Examination of the face

Signs of superior vena cava obstruction

Cushingoid features

Mouth may give the signs of:

Candida infection – white coating on tongue often seen after steroids or antibiotics

Central cyanosis

Examination of the eyes and test for anaemia are also necessary.

Examination of the neck

Tracheal position and measurement of the cricosternal distance should be made Then patient at 45° should be tested for the jugular venous pulse. Finally, test for cervical lymphadenopathy from behind must be done.

Auscultation

Normal breath sounds are described as vesicular and have a rustling quality heard in inspiration and the first part of expiration. Examination must be done by-

A logical order comparing the two sides

With the patient taking fairly quick breaths through an open mouth.

Palpation

Patient should be palpated for any lumps or depressions and tested for the symmetry and extent of chest expansion. The apex beat should be in the fifth intercostal space at the midclavicular line.
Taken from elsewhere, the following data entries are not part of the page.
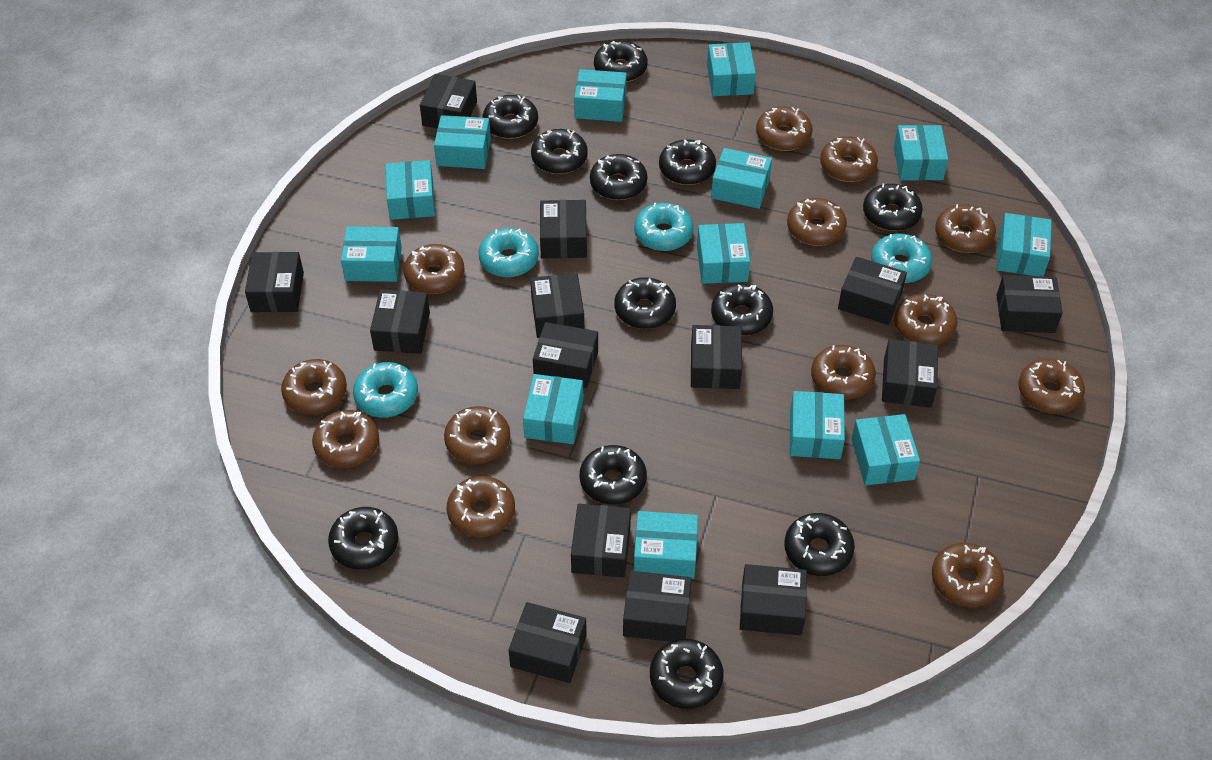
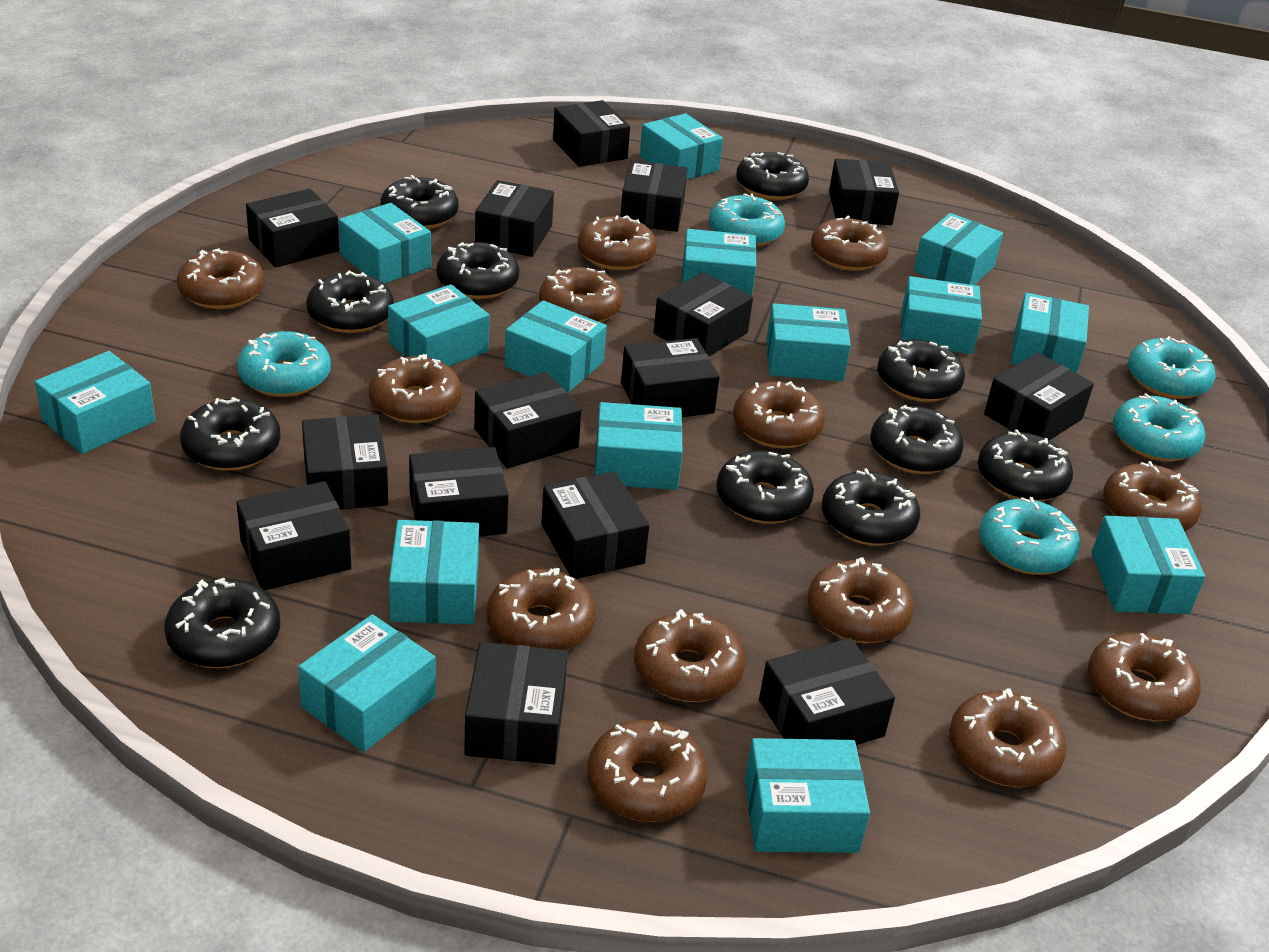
black box: 14 -> 15
black donut: 12 -> 11
turquoise box: 13 -> 15
turquoise donut: 4 -> 5

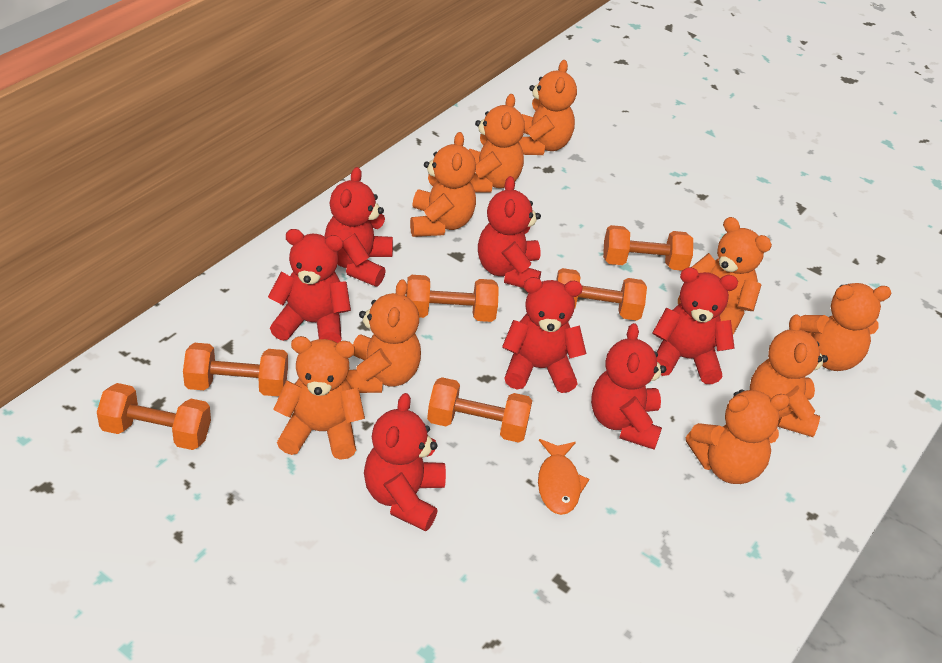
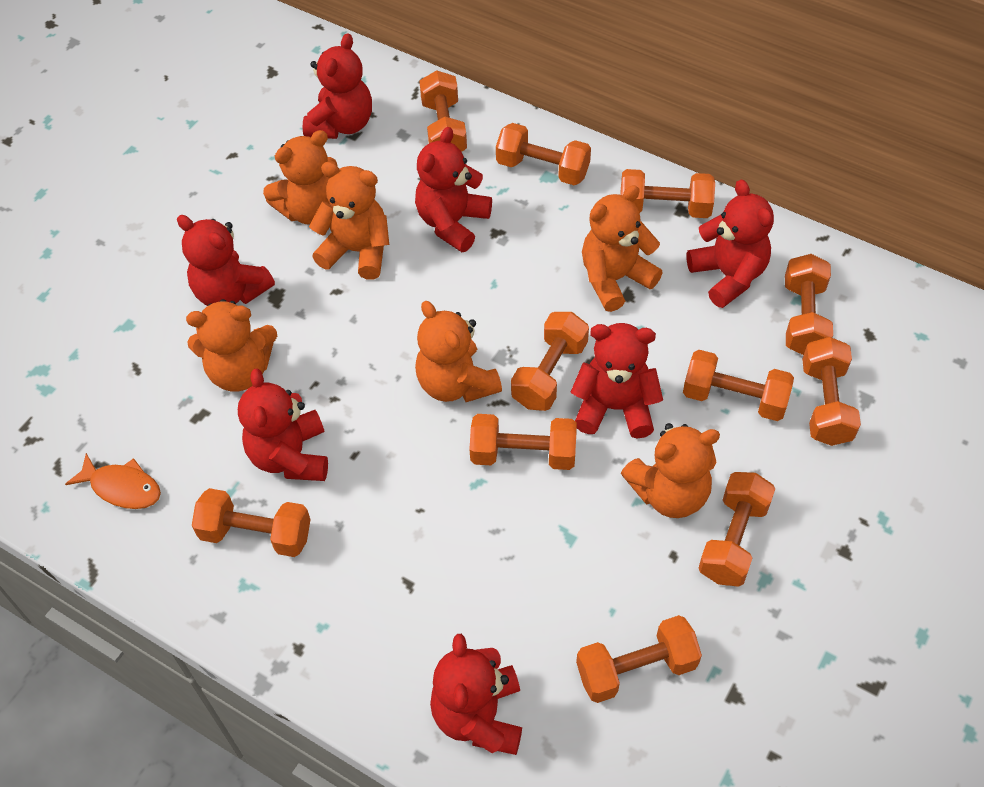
orange dumbbell: 6 -> 11
orange teddy bear: 9 -> 6

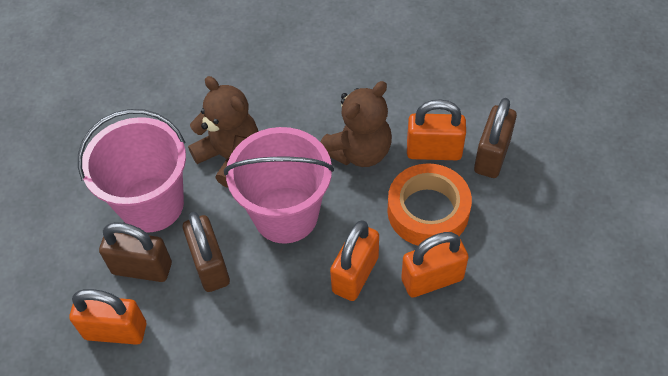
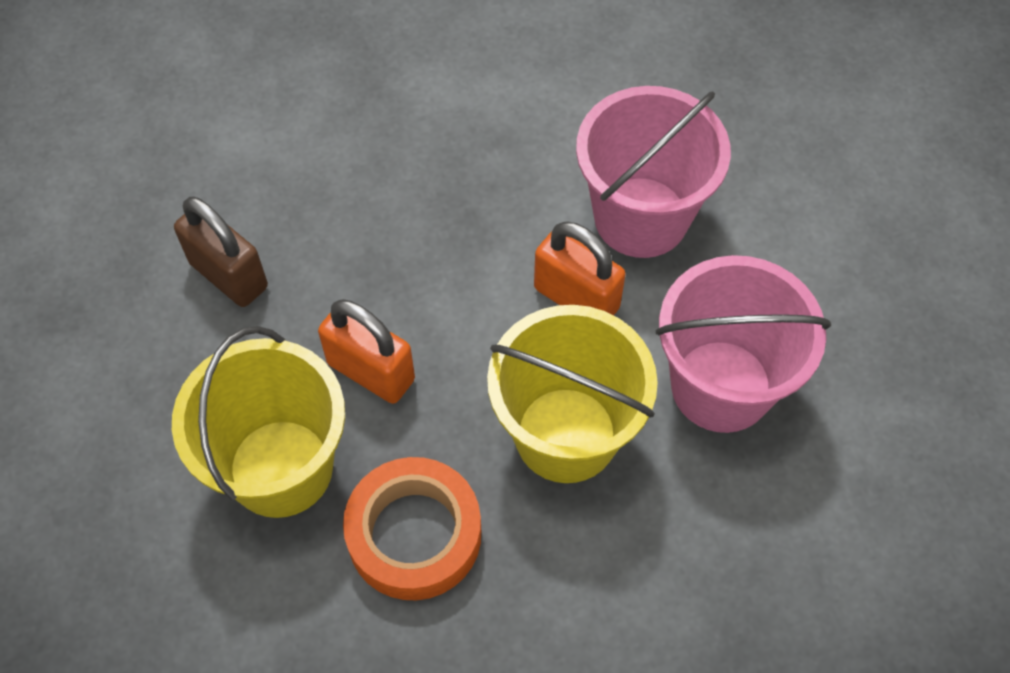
brown padlock: 3 -> 1
brown teddy bear: 2 -> 0
orange padlock: 4 -> 2
yellow bucket: 0 -> 2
Test for tactile vocal fremitus should be done.

Percussion

The percussion note tells us the consistency of the matter underlying the chest wall, i.e. if it is air, fluid or solid. When percussing, it should be remembered that the upper lobe predominates anteriorly and the lower lobe predominates posteriorly. Palpation to determine tracheal position should be done. Sounds listen may be-

Diminished vesicular breaths

Bronchial breathing

Added sounds, such as wheezes or stridor 

Crackles or

Pleural rub

With auscultation BAR (B – Breath sounds; A – Added sounds; R – vocal Resonance) is important. Added sounds that disappear when the patient coughs are not significant.

Summary

Once examination is finished, sum up the positive findings in a clear and concise manner constitutes the complete pulmonary history. For Homoepathic purposes, a thorough case taking as per norms of Homoeopathy should be done and the above pulmonary case history must be merged into it to find out the similimum.